RECORDED INFORMATION
- Opening Delimiter -
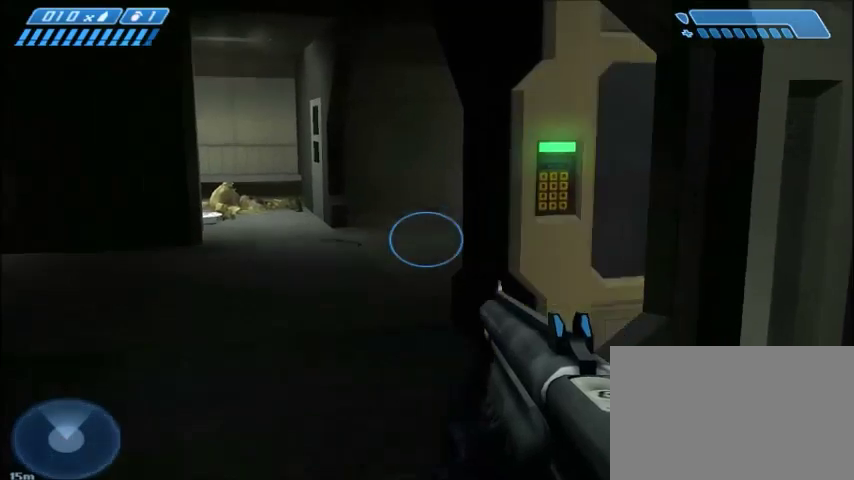
{"keys": [], "mouse": [], "events": []}
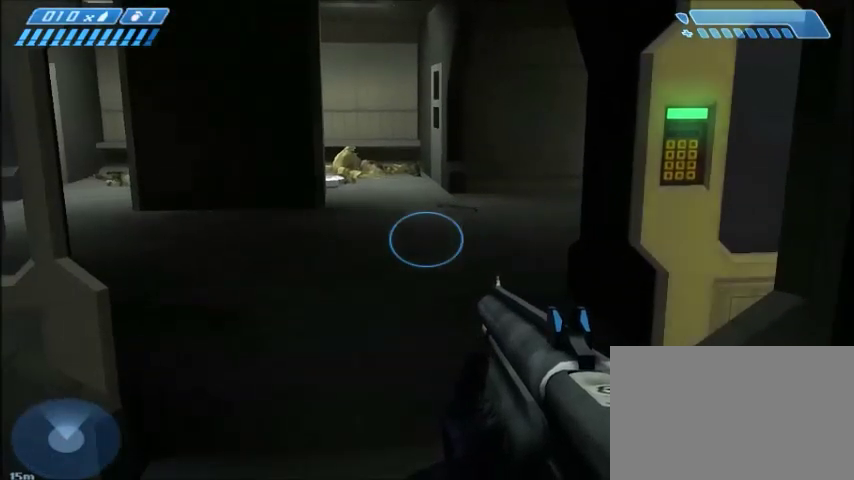
{"keys": [], "mouse": [], "events": []}
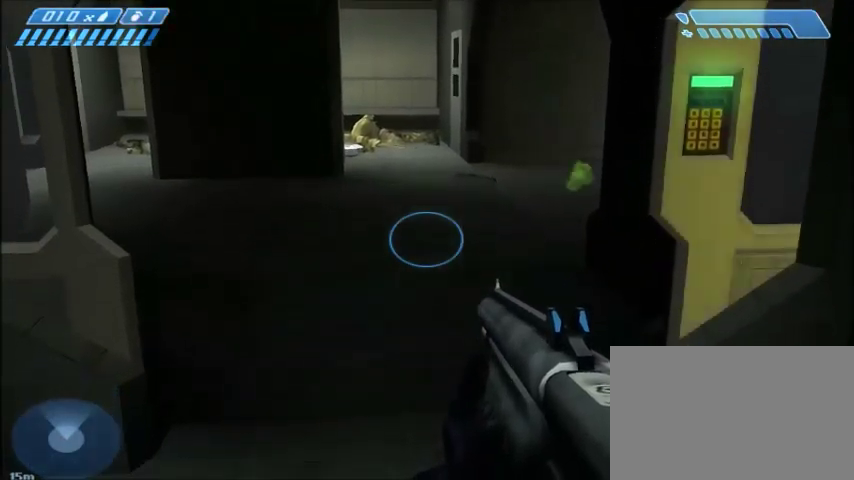
{"keys": [], "mouse": [], "events": []}
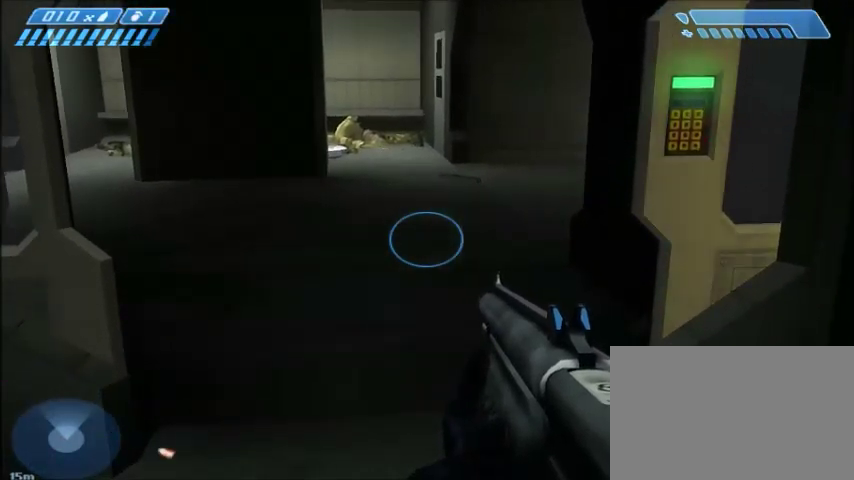
{"keys": [], "mouse": [], "events": [[400, "w", "down"], [500, "w", "up"]]}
- Closing Delimiter -
PROMPT
Repeat the material above exactly; any picture in it is left out.

TASK RESPONSE
{"keys": [], "mouse": [], "events": []}
{"keys": [], "mouse": [], "events": []}
{"keys": [], "mouse": [], "events": []}
{"keys": [], "mouse": [], "events": [[400, "w", "down"], [500, "w", "up"]]}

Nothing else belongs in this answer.